Par notre discussion précédente sur la liberté et sur les conditions morales où était placé l’homme primitif, nous avons acquis comme résultat la possibilité chez l’homme du bien et du mal ; — la possibilité du bien, d’abord, puisque sans la liberté de choix ou le libre arbitre, on peut parler d’un bien physique sans doute (Genèse 1.31), mais non pas du bien moral proprement dit, du bien suprême, qui ne peut être que le produit de l’activité d’un être moral et libre ; — la possibilité du mal, ensuite ; possibilité, disons-nous, et non pas réalité, ni nécessité ; car si la réalité du mal est un mal, — ce n’est pas là une vérité de La Palisse, puisqu’elle est niée, — la possibilité du mal est un bien, en ce qu’elle est la condition même du bien.

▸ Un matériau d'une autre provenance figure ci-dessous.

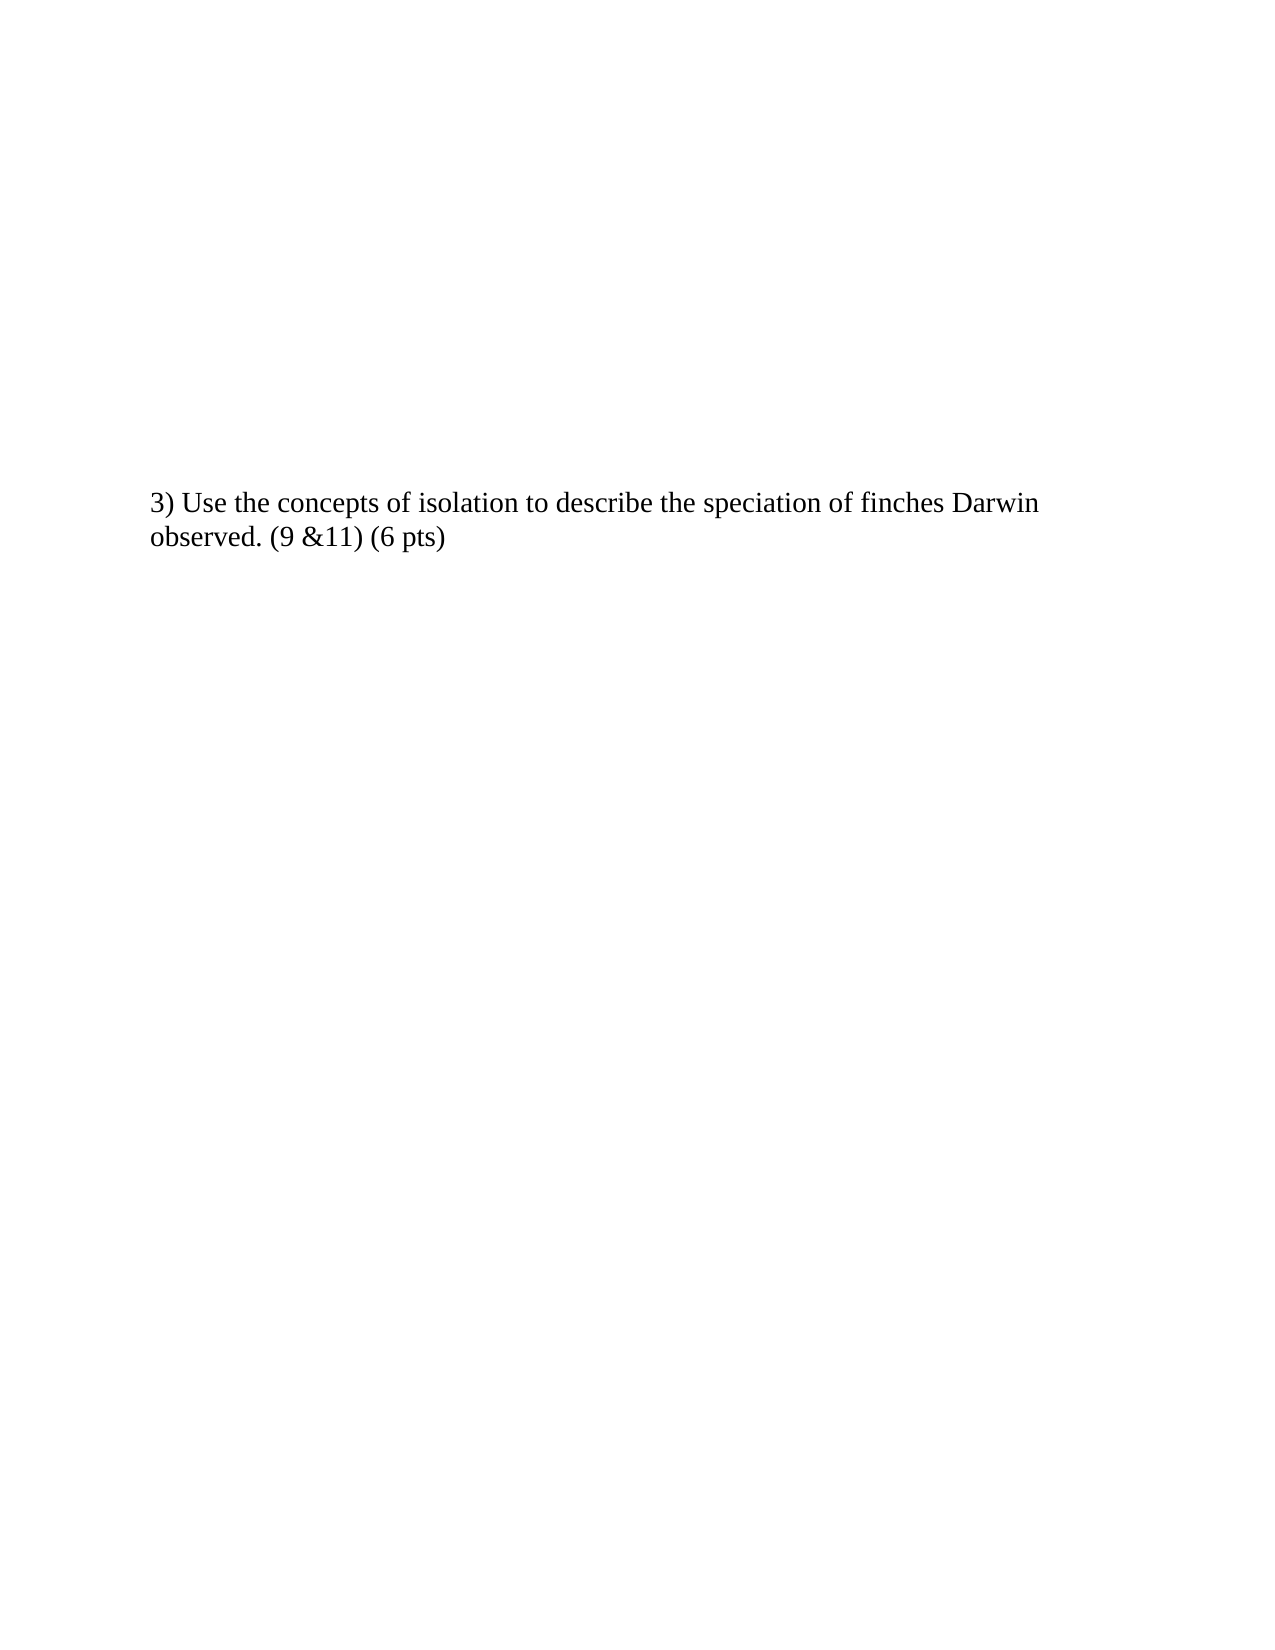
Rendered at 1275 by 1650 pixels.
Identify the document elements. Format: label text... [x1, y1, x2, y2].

text 3) Use the concepts of isolation to describe the speciation of finches Darwin observed. (9 &11) (6 pts) [150, 485, 1125, 552]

Mais cette possibilité s’est convertie en réalité ; la liberté humaine s’est déterminée pour le mal ; la nature humaine est devenue pécheresse, viciée et vicieuse. C’est là un fait d’expérience, à côté duquel la science philosophique et théologique ne saurait passer légèrement. D’ailleurs ce fait est si général et si persistant qu’il a modifié le bien lui-même, et qu’il est désormais impossible de comprendre et de traiter celui-ci, sans s’être rendu compte de la nature, de l’essence et des conséquences de celui-là. Pour étudier le bien sous sa forme actuelle, c’est-à-dire la nature humaine régénérée, mais encore engagée dans le conflit avec la nature pécheresse, il faut avoir considéré préalablement l’état de la nature humaine altérée et modifiée par le péché.
C’est là le sujet que traite la troisième section de notre seconde partie ; mais comme cette modification a eu lieu par le péché, nous devons faire précéder l’étude de cet état de l’étude de sa cause ou de son facteur, le péché en soi.
Nous subdiviserons donc cette section en deux chapitres :
- Du péché considéré en lui-même, ou Ponérologie.
- De la nature humaine pécheresse.
Nous avons déjà traité dans la Dogmatique, sous le titre de Hamartiologie, l’histoire extérieure et objective du péché dans l’univers et dans l’humanité. Nos données dogmatiques resteront nécessairement supposées dans la tractation de notre sujet actuel, qui est circonscrit à la nature et aux effets psychologiques du péché.